Monday, January 22, 2007
i was calling your name, but the noise was too loud:
Patrick Radden Keefe has a great piece in Slate about the ambiguity of the "Terrorist Surveillance Program" in its new FISA-friendly incarnation. The trouble is that not many people outside the White House, the NSA and the Justice Department (and the D/CIA's office) understand how the program actually works. But the best guess is that the subject of surveillance is several degrees of separation removed from a known al-Qaeda operative or affiliate -- which is why the program's architects scrapped the probable-cause standard, and hence the FISA court, to begin surveillance. Keefe worries about a back-door revision of FISA that would make the FISA Court much more of a rubber-stamp:

If this new judicial oversight doesn't alter the program, such oversight must entail a novel reading of the FISA statute. In the background briefing, one of the Justice Department officials said, tellingly, that in securing a compromise that allows the program to continue under the wiretapping law, administration lawyers had drawn on "our own approach to the statute." The officials said several times that the solution they had arrived at was "innovative," and one wonders whether they managed to innovate their way around one of the keystones of the FISA system—the requirement that warrants be issued on a particularized basis.

The objection to this scenario is that a FISA Court judge presumably wouldn't allow the Justice Department to unilaterally rewrite the statute. But Keefe points out something I didn't know, and should have: "the Jan. 10 orders had not come from the entire panel, or even from the FISA court's presiding judge, Colleen Kollar-Kotelly, but from one particular judge who happened to be on duty that day. These orders appear to be unappealable, and no one outside the FISA court and the administration knows what they say."

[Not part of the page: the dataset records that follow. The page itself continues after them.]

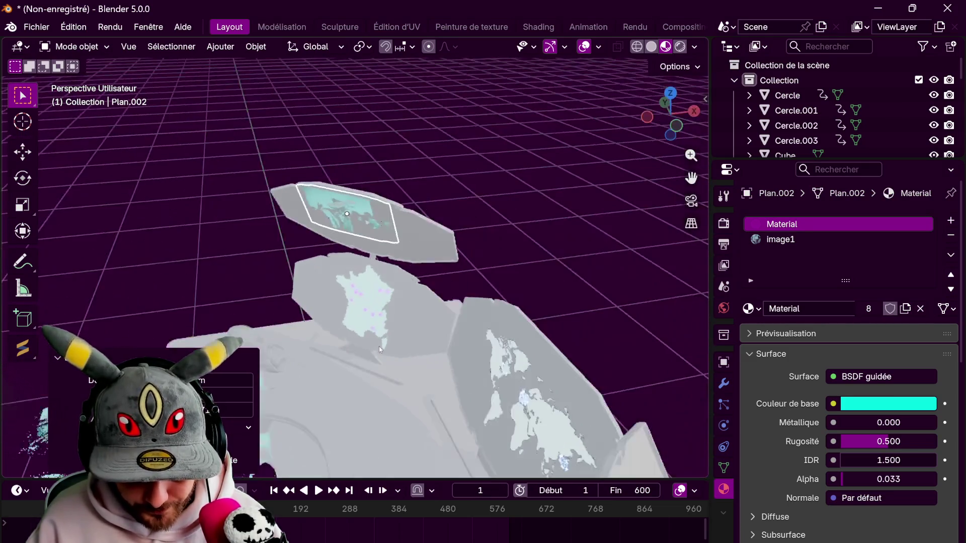
pyautogui.moveTo(333, 316)
pyautogui.mouseDown(button='middle')
pyautogui.moveTo(430, 264)
pyautogui.moveTo(385, 280)
pyautogui.mouseUp(button='middle')
pyautogui.keyDown('shift'); pyautogui.click(265, 259); pyautogui.keyUp('shift')
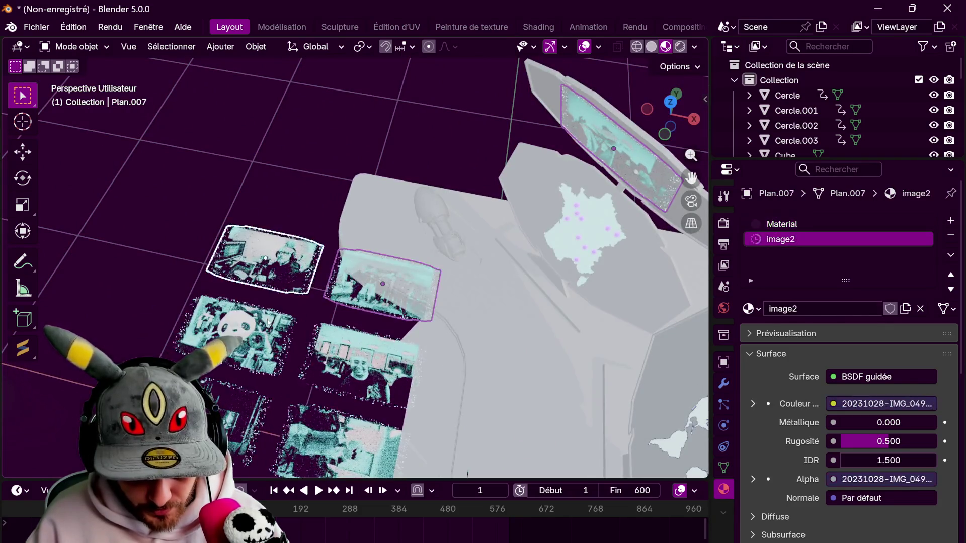
# Add more photo planes to the selection and set the pivot point to Individual Origins
pyautogui.keyDown('shift'); pyautogui.click(362, 363); pyautogui.keyUp('shift')
pyautogui.keyDown('shift'); pyautogui.click(293, 443); pyautogui.keyUp('shift')
pyautogui.keyDown('shift'); pyautogui.moveTo(293, 442); pyautogui.dragTo(291, 55, button='middle'); pyautogui.keyUp('shift')
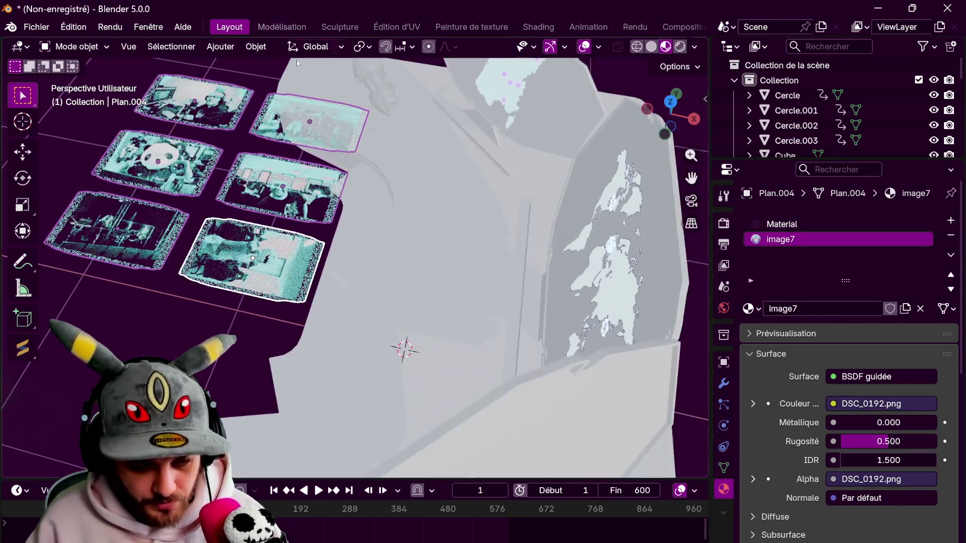
pyautogui.click(367, 46)
pyautogui.click(423, 118)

Stripping away the legal and constitutional questions, there's a hard, security-policy core here -- one that basically prompts the legal and constitutional questions:
How solid a connection to a known Al Qaeda member is required to trigger surveillance? How solid a connection should be required?
By rejecting probable cause and FISA, the Bush administration conceded not only that it found the current restrictions unacceptable, but that it found the prospect of setting legal boundaries for terrorism surveillance unacceptable. That's the prerogative of the authoritarian. Yet it should be said that it's, at the very least, problematic to set hard-and-fast boundaries beyond which someone should be ineligible for court-approved surveillance, since such a thing could telegraph to al-Qaeda how to escape surveillance. (A caveat: to a great degree, this turns on the question of whether an al-Qaeda operative would be inclined to share information with a person who represents the Nth-plus-one degree of separation. Al-Qaeda's habit of compartmentalizing information suggests that setting such boundaries may not be as problematic as I'm fearing. But if there's some imaginative way al-Qaeda might be able to turn people into unwitting conveyors of information, then it remains possible.) Similarly undesirable: it may simply be that we'll have to wait until the next administration to see whether someone who isn't Bush believes that there's a compelling need to take the radical step of jettisoning the probable-cause standard.


--Spencer Ackerman
Sorry for posting this here, but I think you ought to know about it. The New Yorker printed Nicholas Lemann piece that is criminally naive. He writes:

"President Bush is often said to have misled the country into war in Iraq. But it’s equally true—and more illuminating of how the White House thinks and works—that the Administration misled itself into war."

Based on your work, I'd say this is a phenomenal crock of shit. He also writes:

"The problem with the Bush Administration is not that it is uninterested in hard facts. The problem is the way in which the Administration goes about marshalling those facts."

When did Tina Brown come back?
Blogger TS | 8:53 AM

How solid a connection should be required?

Exactly, I'm willing to entertain the argument that in certain cases "probable cause" might be too demanding a standard. But that entails a discussion of balancing priorities between security and privacy, which also entails outlining the costs and benefits of any program with regards to those priorities. It's within the realm of possibility that the TSP is a good and useful program (though, given the parties involved and the application of the Davie theorem that good ideas don't need lies to sell, I'm doubtful) that in itself is not enough. The 'process' exists to make reasonably sure that it is in fact (or at least in prospect) a good and useful program before it is implemented.